Lady Be Bad
In Lady Be Bad, the kick-off to Megan Frampton’s newest series, Lady Eleanor Howlett is carrying the burden of resurrecting her family’s reputation after her younger sister ran off with a dance instructor (the horror!). Thus, she must marry the man chosen for her, one Lord Carson. Lord Carson, is far too busy running his estates to get to know the woman he is to marry, so he dispatches his younger brother Alexander to do the job. Alexander and Eleanor quickly discover a compatibility that not only pushes the boundaries of propriety, but decimates them completely.
In order to maintain the conceit of Eleanor’s betrothal to Lord Carson, while continuing to develop the relationship with Alexander, Ms. Frampton has to do some high-wire tricks with truth and deceit. To her credit, she executes it successfully, complete with her trademark banter and strong characterizations. I greatly enjoyed these characters and getting to know the other sisters with whom we will inevitably spend more time as the series progresses. I did have an issue with the use of deceit as a major plot point, as it’s one barrier I cannot cross, but even if, like me, you are averse to this plot device, I’d still actually recommend the book. Just know going in that you’ll be spending time with lovely people forced by circumstances to engage in cloak and dagger antics to explore their love for one another. Get past that, however, and then get to know these folks. The scenes in the bookshop are worth the price of admission alone, I promise.
So, with that out of the way, why should you read this book? First of all, it has a fantastic focus on female agency. Eleanor is determined to do right by her sisters; not only the three remaining in the house, but by the one who abandoned them. While she is constrained for sure, the idea of her making choices is a theme throughout the novel. When it comes time to make a choice between social propriety and love, the conversations Eleanor has with her sisters about the topic is lovely. In a time period where women’s agency was so very limited, it’s an excellent reminder to read something where the characters still struggle with that.
Second of all, Alexander is hot as hell and his dedication to making Eleanor see herself that way as well is, shall we say, admirable.
Third of all, Alexander’s hero’s journey is lovely. He can’t imagine himself in the prescribed role of the spare, and so has convinced himself that his activities are worthless, even when they are lovely and for the public good.

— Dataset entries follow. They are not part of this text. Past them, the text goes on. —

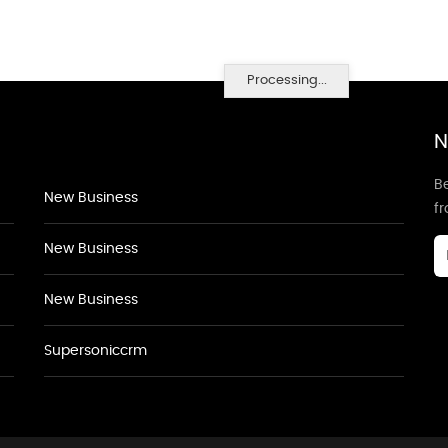
Processing...
N
Be
New Business
f
New Business
New Business
Supersoniccrm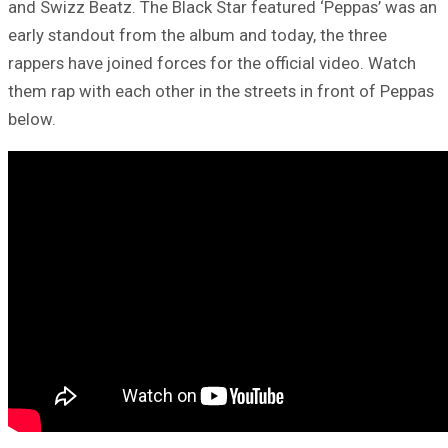
and Swizz Beatz. The Black Star featured ‘Peppas’ was an
early standout from the album and today, the three
rappers have joined forces for the official video. Watch
them rap with each other in the streets in front of Peppas
below.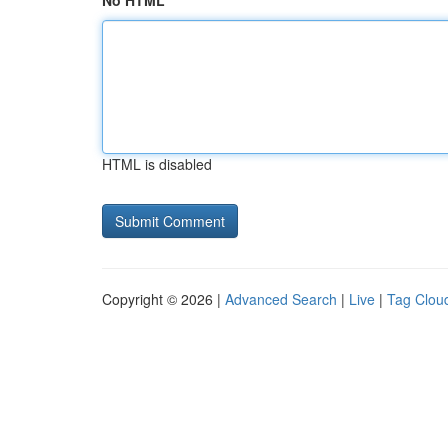
No HTML
HTML is disabled
Copyright © 2026 |
Advanced Search
|
Live
|
Tag Clou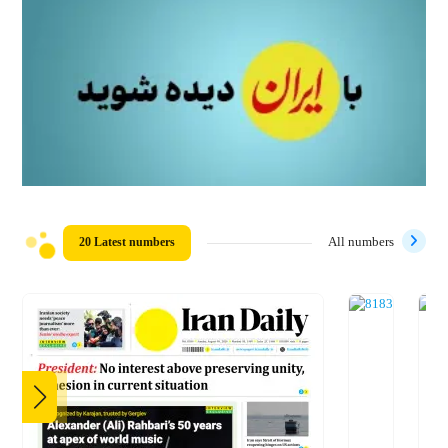
20 Latest numbers
All numbers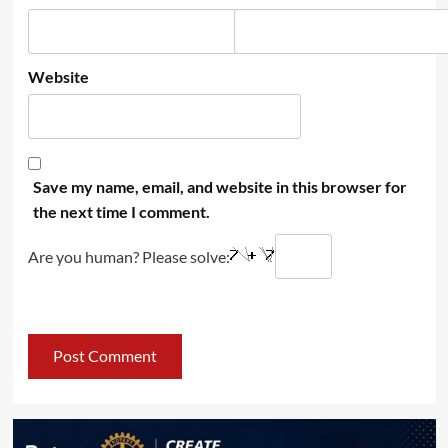
Website
Save my name, email, and website in this browser for
the next time I comment.
Are you human? Please solve: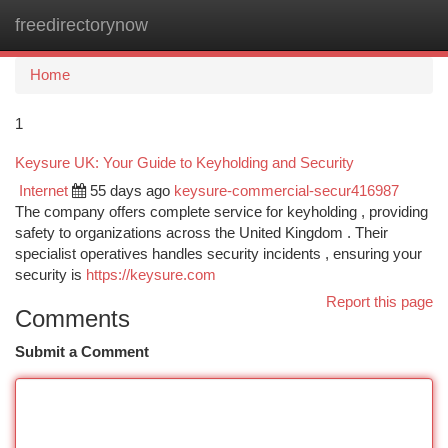
freedirectorynow
Togg
navi
Home
1
Keysure UK: Your Guide to Keyholding and Security
Internet
55 days ago
keysure-commercial-secur416987
The company offers complete service for keyholding , providing
safety to organizations across the United Kingdom . Their
specialist operatives handles security incidents , ensuring your
security is
https://keysure.com
Report this page
Comments
Submit a Comment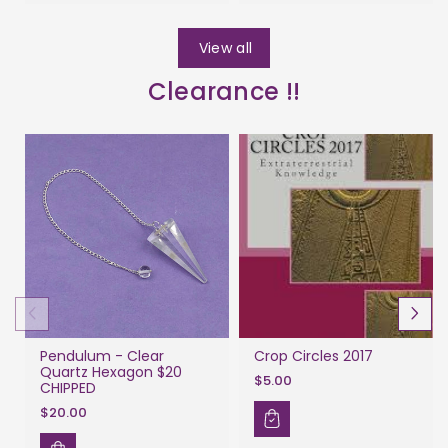
View all
Clearance !!
Pendulum - Clear
Crop Circles 2017
Quartz Hexagon $20
$5.00
CHIPPED
$20.00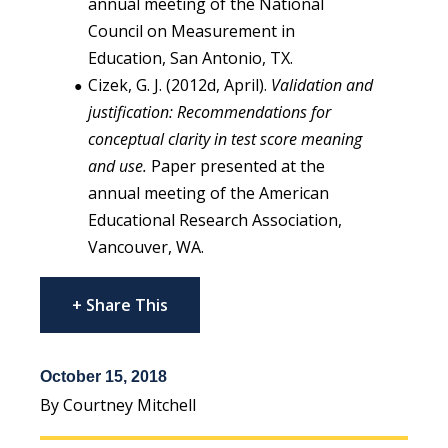
annual meeting of the National
Council on Measurement in
Education, San Antonio, TX.
Cizek, G. J. (2012d, April).
Validation and
justification: Recommendations for
conceptual clarity in test score meaning
and use.
Paper presented at the
annual meeting of the American
Educational Research Association,
Vancouver, WA.
+ Share This
October 15, 2018
By Courtney Mitchell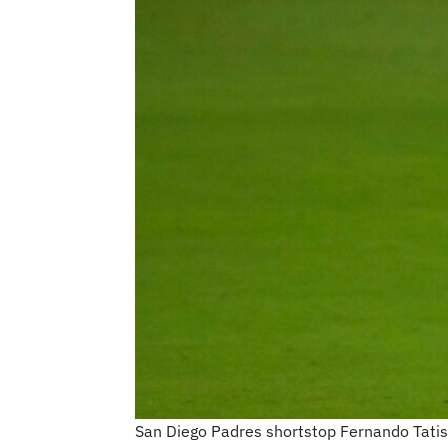
San Diego Padres shortstop Fernando Tatis Jr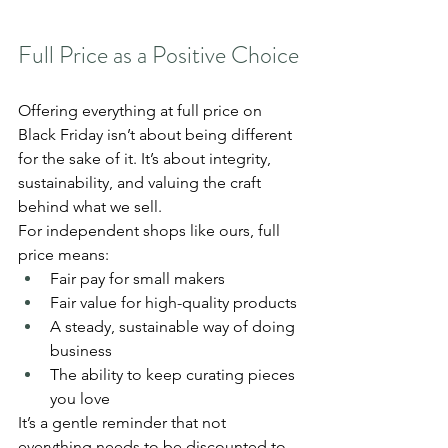
Full Price as a Positive Choice
Offering everything at full price on 
Black Friday isn’t about being different 
for the sake of it. It’s about integrity, 
sustainability, and valuing the craft 
behind what we sell.
For independent shops like ours, full 
price means:
Fair pay for small makers
Fair value for high-quality products
A steady, sustainable way of doing 
business
The ability to keep curating pieces 
you love
It’s a gentle reminder that not 
everything needs to be discounted to 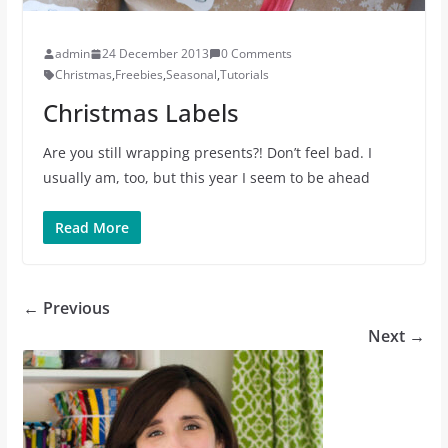
admin
24 December 2013
0 Comments
Christmas
,
Freebies
,
Seasonal
,
Tutorials
Christmas Labels
Are you still wrapping presents?! Don’t feel bad. I
usually am, too, but this year I seem to be ahead
Read More
← Previous
Next →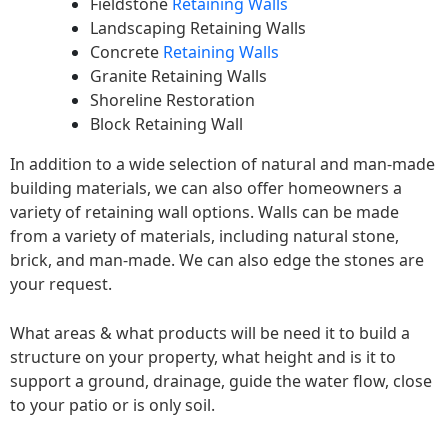
Fieldstone
Retaining Walls
Landscaping Retaining Walls
Concrete
Retaining Walls
Granite Retaining Walls
Shoreline Restoration
Block Retaining Wall
In addition to a wide selection of natural and man-made
building materials, we can also offer homeowners a
variety of retaining wall options. Walls can be made
from a variety of materials, including natural stone,
brick, and man-made. We can also edge the stones are
your request.
What areas & what products will be need it to build a
structure on your property, what height and is it to
support a ground, drainage, guide the water flow, close
to your patio or is only soil.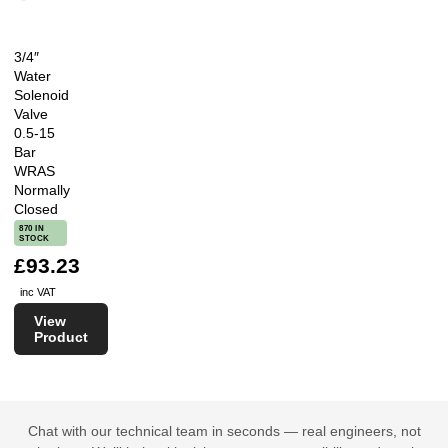
3/4″
Water
Solenoid
Valve
0.5-15
Bar
WRAS
Normally
Closed
870 IN
STOCK
£93.23
inc VAT
View
Product
Chat with our technical team in seconds — real engineers, not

Through embracing the vulnerability he feels with Eleanor, Alexander learns that his role in the family is distinct but significant and has grown into himself fully by the end of the novel.
There is much to enjoy in Lady Be Bad, which was a complete delight once I set aside the lying part. I’m very much looking forward to further installments in this world – especially considering a certain letter sent to Eleanor towards the end of the novel. Those of you who get there – did you see it coming? Anyway, thanks for this introduction to the sisters, Ms. Frampton! I cannot wait to see where your pen takes them.